Alternatives citoyennes
Numéro 1 - 28 avril 2001
Politique
Tribune
Rejeter la démagogie comme l'aventurisme

 

Nous voilà, à travers ces trois mots, tendances, tensions, tentations, confrontés à la réalité globale de la Tunisie d'aujourd'hui, et au-delà, à celle des pays du tiers-monde. Je préfère pour ma part aborder cette réalité par la voie des tensions. Le climat de tension est instauré lorsque la souveraineté populaire, imposée par des luttes collectives, est confisquée par un seul homme qui décide de gouverner seul en n'hésitant pas à semer le silence, la répression, la torture, la corruption, le népotisme, la désolation.

Les tensions se sont manifestées avec la crise générale du « nationalisme » et la désillusion de larges couches sociales qui accusent les pouvoirs nationalistes de détruire la société politiquement et économiquement. Les tensions s'aggravent quand, face à la montée de l'exclusion d'une grande partie de la population, face à l'extension du chômage, notamment des jeunes et des diplômés, face à la fragilisation des acquis sociaux, face à la restriction du droit de grève et des garanties de la législation du travail, l'État abolit la discussion démocratique et gère les institutions sociales et notamment les conflits qui y naissent par la voie de la répression et par la dissolution. Les tensions s'exacerbent lorsque l'État nie l'existence même de toute différence, de toute autonomie et rejette la règle de solution de tout conflit par la discussion.
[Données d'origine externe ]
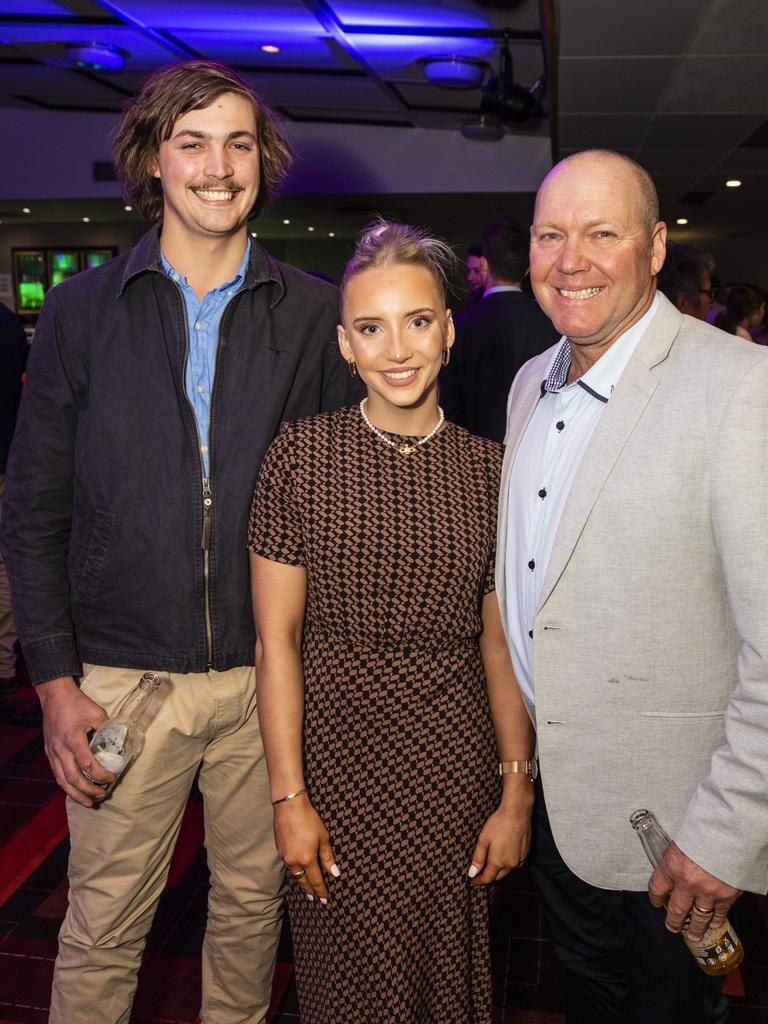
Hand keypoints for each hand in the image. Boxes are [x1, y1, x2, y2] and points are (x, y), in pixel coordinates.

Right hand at [37, 676, 113, 806]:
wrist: (54, 696)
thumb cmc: (77, 703)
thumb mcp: (97, 713)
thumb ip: (107, 729)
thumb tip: (119, 743)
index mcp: (73, 738)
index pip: (87, 764)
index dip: (100, 774)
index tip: (112, 777)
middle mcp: (60, 748)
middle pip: (73, 778)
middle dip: (89, 790)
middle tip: (102, 795)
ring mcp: (52, 752)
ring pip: (62, 780)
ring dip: (76, 794)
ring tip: (88, 803)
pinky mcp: (49, 752)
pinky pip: (57, 774)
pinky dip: (66, 785)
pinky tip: (75, 792)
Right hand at [274, 796, 339, 902]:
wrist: (289, 806)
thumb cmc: (309, 819)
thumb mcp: (323, 837)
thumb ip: (327, 857)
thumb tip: (334, 873)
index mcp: (307, 859)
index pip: (315, 880)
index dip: (321, 890)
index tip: (324, 900)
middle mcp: (294, 861)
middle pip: (302, 881)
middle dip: (309, 890)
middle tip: (314, 898)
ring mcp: (284, 856)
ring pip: (294, 874)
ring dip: (301, 881)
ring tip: (306, 887)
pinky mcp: (279, 850)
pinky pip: (288, 865)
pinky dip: (294, 870)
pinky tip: (297, 870)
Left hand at [469, 778, 533, 885]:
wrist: (517, 813)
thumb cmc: (499, 823)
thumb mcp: (483, 839)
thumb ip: (478, 858)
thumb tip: (473, 872)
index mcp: (498, 862)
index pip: (487, 879)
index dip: (479, 881)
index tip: (472, 880)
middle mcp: (510, 864)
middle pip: (498, 877)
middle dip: (489, 877)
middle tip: (480, 873)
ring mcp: (519, 859)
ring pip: (507, 871)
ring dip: (499, 870)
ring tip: (491, 863)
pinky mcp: (525, 853)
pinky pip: (516, 864)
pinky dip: (508, 864)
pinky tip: (504, 856)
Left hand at [648, 841, 741, 941]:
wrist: (730, 833)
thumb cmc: (703, 830)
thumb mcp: (681, 841)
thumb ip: (678, 857)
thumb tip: (677, 863)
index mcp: (672, 866)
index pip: (657, 888)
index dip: (655, 897)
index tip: (656, 902)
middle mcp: (687, 883)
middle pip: (677, 909)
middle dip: (673, 921)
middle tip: (672, 927)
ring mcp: (708, 892)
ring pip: (699, 916)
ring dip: (695, 928)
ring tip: (692, 936)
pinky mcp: (726, 895)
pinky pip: (720, 912)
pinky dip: (717, 920)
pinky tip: (714, 925)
Devant une telle situation, les tentations sont multiples, il suffit d'en mentionner rapidement quelques exemples. Remarquons tout d'abord qu'on ne peut indéfiniment gouverner un peuple malgré lui et en recourant systématiquement à la violence physique, morale ou symbolique. Tôt ou tard, l'explosion finit malheureusement par se produire. Examinons plutôt notre propre expérience et notre passé récent pour en tirer les conclusions qui s'imposent. Depuis des décennies, les oppositions démocratiques, laïques, politiques avaient été laminées par nos régimes absolutistes et policiers qui ont fait le vide autour d'eux. La tentation des masses, désespérées et livrées à elles-mêmes, s'étaient tournées vers des solutions aussi absolutistes que l'absolutisme des pouvoirs en place. L'intégrisme a prétendu opposer à l'a-moralité en place, à la corruption du pouvoir, une nouvelle moralité, mais ce mouvement est porteur d'une conception du pouvoir tout aussi autoritaire, despotique et sanglante que celles des dictatures qui nous gouvernent. Ce n'est toutefois pas en les réprimant d'une façon aussi barbare que l'on peut espérer les éradiquer. Dernière tentation, disons à nos politiciens que l'histoire de ce vingtième siècle nous a démontré que le terrorisme aveugle, d'extrême-gauche ou d'extrême-droite, s'est développé et épanoui dans des pays qui ont connu des dictatures sanguinaires aussi bien en Europe que dans le tiers-monde : Allemagne, Italie, Espagne, pays latino-américains, arabes ou africains... Souhaitons que nous soyons préservés de tous ces types de tentations.

Lorsque l'on examine les tendances majoritaires qui se manifestent au sein des oppositions démocratiques tunisiennes, nous nous rendons compte que ce souhait n'est pas un voeux pieux. Le peuple tunisien, précocement politisé, pacifique et disposant d'une classe moyenne importante et d'élites nombreuses et diversifiées, a fait la preuve de sa maturité. Les élites et les oppositions démocratiques, attentives à notre environnement euroméditerranéen, ont elles-mêmes mûri pour rejeter la démagogie et l'aventurisme. L'expérience du système répressif tunisien les a vaccinées contre les manipulations et les récupérations. Certains ont accepté dans le passé d'être instrumentalisés pour écarter puis réprimer des opposants et même pour marginaliser des institutions comme la Ligue des droits de l'homme et se voir, à leur tour, victimes de la répression et de l'incarcération. Les opposants démocrates sont désormais vigilants face au double discours et aux promesses, désormais non crédibles, qui parlent de démocratie, de société civile et de l'État de droit alors que la répression s'abat sur les contestataires et les défenseurs des droits de l'homme, qui sont dénoncés par le pouvoir comme des traîtres au service de l'étranger.

Dans ses tendances majoritaires, les oppositions démocratiques ne veulent pas risquer de troquer une dictature certes molle pour une autre dictature fondamentaliste plus dure. L'opposition a compris que la démocratie est l'oeuvre de tous les citoyens, qu'elle ne se construit pas sur la revanche et la violence, qui ne peuvent générer que la dictature, mais une réconciliation nationale, bâtie sur le dialogue pacifique.

 

Mustapha Kraïem
Historien, professeur d'Université. Tunis.